New Zealand Listener

HOW NOW BURPING COW?

Steve Meller is impatient about cows. “The climate science is clear that we have less than a decade to drastically cut greenhouse gas emissions and avoid a global tipping point.” The global warming potential of the world’s almost 1.5 billion cattle is an enormous challenge, he says, and until now there’s been nothing significant that farmers can do about it.

The Silicon Valley-based entrepreneur and investor, who’s originally from South Australia, is hell-bent on giving farmers an option to do something about it and make more money while they’re at it. He’s formed a company with several Kiwis to grow a particular seaweed and sell it to farmers around the world. The company is called CH4 Global, CH4 being the chemical formula for methane, the planet-warming gas that cattle and sheep belch out.

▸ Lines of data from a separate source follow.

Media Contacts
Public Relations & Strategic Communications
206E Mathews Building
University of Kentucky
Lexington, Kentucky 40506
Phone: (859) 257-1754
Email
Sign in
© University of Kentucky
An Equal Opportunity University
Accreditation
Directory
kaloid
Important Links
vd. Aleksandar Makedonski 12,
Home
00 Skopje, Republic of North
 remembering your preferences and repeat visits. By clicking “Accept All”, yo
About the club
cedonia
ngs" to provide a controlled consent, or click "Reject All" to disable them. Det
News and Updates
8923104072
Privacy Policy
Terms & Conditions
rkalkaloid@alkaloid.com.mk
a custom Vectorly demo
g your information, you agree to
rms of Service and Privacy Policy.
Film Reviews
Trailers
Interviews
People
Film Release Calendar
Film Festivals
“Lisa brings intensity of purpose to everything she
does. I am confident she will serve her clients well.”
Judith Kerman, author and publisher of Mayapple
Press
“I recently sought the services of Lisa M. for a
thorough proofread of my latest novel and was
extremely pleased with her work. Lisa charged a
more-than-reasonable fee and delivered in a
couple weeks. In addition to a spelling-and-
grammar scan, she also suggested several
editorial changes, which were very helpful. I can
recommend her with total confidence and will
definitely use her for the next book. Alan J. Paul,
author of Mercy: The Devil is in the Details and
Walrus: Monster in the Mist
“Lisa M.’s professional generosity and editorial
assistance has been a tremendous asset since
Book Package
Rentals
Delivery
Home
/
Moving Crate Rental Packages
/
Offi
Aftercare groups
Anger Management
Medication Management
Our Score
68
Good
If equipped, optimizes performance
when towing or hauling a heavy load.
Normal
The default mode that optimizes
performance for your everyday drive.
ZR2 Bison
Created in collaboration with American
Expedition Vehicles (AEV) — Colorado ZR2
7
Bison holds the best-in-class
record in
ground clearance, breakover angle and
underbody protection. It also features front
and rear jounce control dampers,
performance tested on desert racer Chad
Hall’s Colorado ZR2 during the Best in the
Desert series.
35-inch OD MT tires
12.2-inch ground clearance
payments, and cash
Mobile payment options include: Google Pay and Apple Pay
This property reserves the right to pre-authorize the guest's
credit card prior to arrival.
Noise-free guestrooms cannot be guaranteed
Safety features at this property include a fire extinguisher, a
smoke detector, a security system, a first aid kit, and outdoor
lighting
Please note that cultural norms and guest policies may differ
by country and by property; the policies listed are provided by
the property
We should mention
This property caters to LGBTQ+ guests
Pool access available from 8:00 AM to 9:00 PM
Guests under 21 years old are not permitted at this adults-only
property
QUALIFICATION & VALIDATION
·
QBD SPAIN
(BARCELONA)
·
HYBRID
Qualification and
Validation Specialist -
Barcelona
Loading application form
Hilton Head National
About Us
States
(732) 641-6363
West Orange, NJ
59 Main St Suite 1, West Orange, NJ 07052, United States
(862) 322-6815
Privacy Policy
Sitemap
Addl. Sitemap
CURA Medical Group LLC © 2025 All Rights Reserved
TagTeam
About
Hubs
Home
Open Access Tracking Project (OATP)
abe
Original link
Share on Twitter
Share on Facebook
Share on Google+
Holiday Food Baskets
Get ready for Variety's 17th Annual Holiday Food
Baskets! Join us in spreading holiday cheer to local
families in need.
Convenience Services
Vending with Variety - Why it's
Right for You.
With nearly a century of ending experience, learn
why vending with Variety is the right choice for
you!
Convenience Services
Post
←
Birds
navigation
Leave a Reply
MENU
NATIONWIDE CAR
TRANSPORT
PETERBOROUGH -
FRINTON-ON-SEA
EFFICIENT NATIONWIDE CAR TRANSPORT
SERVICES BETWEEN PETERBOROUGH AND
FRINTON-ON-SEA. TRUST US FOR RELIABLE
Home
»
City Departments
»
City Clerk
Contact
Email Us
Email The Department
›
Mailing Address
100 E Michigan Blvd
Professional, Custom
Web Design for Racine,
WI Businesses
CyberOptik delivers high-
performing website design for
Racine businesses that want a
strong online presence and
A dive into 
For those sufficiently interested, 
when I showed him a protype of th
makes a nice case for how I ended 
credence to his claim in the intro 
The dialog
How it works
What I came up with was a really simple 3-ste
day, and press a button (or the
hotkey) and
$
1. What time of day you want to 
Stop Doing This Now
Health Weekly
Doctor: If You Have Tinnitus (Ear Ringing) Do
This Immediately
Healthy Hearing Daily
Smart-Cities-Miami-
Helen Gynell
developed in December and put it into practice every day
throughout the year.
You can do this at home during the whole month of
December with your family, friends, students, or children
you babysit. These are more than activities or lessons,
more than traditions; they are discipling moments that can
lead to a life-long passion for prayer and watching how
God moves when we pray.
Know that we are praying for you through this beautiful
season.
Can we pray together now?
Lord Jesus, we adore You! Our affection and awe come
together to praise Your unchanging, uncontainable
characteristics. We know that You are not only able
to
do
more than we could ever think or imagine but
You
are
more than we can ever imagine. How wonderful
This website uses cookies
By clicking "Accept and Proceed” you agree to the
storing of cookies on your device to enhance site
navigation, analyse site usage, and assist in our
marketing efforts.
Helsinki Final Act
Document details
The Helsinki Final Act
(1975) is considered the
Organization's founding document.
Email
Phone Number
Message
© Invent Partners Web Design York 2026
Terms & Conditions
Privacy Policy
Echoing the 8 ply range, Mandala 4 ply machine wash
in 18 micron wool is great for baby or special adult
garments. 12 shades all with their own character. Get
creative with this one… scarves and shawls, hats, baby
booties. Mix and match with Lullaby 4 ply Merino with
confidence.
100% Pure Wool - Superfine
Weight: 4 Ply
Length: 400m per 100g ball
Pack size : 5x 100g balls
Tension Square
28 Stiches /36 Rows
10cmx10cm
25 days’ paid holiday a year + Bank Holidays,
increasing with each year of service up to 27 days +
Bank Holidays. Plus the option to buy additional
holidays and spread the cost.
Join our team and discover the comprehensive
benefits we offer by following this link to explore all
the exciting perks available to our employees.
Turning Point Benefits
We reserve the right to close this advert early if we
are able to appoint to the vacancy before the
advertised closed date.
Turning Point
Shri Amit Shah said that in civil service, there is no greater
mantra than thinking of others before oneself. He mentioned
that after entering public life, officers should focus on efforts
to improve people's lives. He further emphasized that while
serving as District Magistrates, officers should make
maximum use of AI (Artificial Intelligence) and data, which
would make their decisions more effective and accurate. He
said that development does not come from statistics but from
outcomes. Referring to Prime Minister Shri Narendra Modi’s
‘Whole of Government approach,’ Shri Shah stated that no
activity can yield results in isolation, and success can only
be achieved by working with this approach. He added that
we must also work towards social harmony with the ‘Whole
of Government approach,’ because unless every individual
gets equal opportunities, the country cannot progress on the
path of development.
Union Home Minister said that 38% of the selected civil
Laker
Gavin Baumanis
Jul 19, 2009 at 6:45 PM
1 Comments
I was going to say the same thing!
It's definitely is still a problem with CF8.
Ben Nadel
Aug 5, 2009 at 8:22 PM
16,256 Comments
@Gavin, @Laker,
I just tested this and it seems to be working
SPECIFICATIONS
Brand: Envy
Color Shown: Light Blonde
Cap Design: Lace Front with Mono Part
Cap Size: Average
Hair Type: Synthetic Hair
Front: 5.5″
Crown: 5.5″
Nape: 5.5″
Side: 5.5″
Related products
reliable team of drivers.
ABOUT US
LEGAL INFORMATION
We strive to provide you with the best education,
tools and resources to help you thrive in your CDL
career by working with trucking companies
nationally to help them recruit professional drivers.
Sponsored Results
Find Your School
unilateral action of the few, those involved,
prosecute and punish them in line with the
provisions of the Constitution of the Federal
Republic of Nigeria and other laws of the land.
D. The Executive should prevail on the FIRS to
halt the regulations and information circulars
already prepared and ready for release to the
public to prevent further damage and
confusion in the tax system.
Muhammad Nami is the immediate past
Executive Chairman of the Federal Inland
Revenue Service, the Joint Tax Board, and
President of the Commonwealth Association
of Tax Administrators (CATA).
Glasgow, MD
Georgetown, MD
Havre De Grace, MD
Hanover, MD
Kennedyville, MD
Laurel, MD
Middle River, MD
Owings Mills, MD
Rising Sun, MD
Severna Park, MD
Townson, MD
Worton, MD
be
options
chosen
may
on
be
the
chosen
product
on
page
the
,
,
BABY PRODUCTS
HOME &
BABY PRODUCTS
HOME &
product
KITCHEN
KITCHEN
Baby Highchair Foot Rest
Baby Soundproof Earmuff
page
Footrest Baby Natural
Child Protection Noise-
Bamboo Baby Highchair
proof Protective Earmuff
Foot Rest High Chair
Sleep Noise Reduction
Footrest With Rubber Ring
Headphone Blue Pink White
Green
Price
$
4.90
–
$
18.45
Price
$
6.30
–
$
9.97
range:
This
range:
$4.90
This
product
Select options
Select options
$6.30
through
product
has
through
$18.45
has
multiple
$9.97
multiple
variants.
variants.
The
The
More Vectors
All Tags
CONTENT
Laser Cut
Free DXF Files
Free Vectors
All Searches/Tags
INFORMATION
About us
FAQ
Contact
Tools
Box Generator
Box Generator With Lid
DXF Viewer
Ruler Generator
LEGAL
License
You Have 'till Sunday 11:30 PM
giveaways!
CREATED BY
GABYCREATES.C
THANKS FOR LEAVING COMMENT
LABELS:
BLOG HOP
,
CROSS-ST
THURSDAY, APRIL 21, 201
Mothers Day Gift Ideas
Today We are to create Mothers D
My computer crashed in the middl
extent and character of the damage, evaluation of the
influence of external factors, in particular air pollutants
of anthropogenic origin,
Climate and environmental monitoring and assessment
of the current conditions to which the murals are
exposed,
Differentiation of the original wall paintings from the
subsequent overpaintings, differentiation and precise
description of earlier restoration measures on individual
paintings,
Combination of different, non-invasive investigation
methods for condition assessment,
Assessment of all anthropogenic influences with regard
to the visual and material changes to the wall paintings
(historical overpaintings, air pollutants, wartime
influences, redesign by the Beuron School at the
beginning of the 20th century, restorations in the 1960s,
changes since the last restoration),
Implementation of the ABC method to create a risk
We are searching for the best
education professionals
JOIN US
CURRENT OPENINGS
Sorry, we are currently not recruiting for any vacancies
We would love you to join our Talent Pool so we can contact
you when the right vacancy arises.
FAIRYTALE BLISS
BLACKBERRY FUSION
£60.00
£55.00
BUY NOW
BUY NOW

A connection between seaweed and methane – or, to be precise, less methane – has been untangled over the past few years. Like scientists globally, Australian researchers had been searching for a way to block methane emissions from livestock. They found that feeding them a seaweed native to New Zealand and Australia does that substantially – in one study, almost entirely.

The quest is driven by the fact that methane from livestock accounts for about 5% of global greenhouse gas emissions. In New Zealand, it constitutes at least a third of emissions, which is vastly more than is emitted by our entire public sector – the sector that the government recently pledged to make carbon neutral by 2025.

That pledge supplemented a declaration of a climate emergency and drew international media attention when climate activist Greta Thunberg disdainfully tweeted that reducing emissions by less than 1% was “nothing unique”.

Thunberg says our planetary house is on fire; climate emergency declarations signify the same urgency. But although it’s possible to extinguish the vehicle emissions and coalfired boilers of the public sector, farmers at present have no way to douse methane emissions except to farm fewer animals.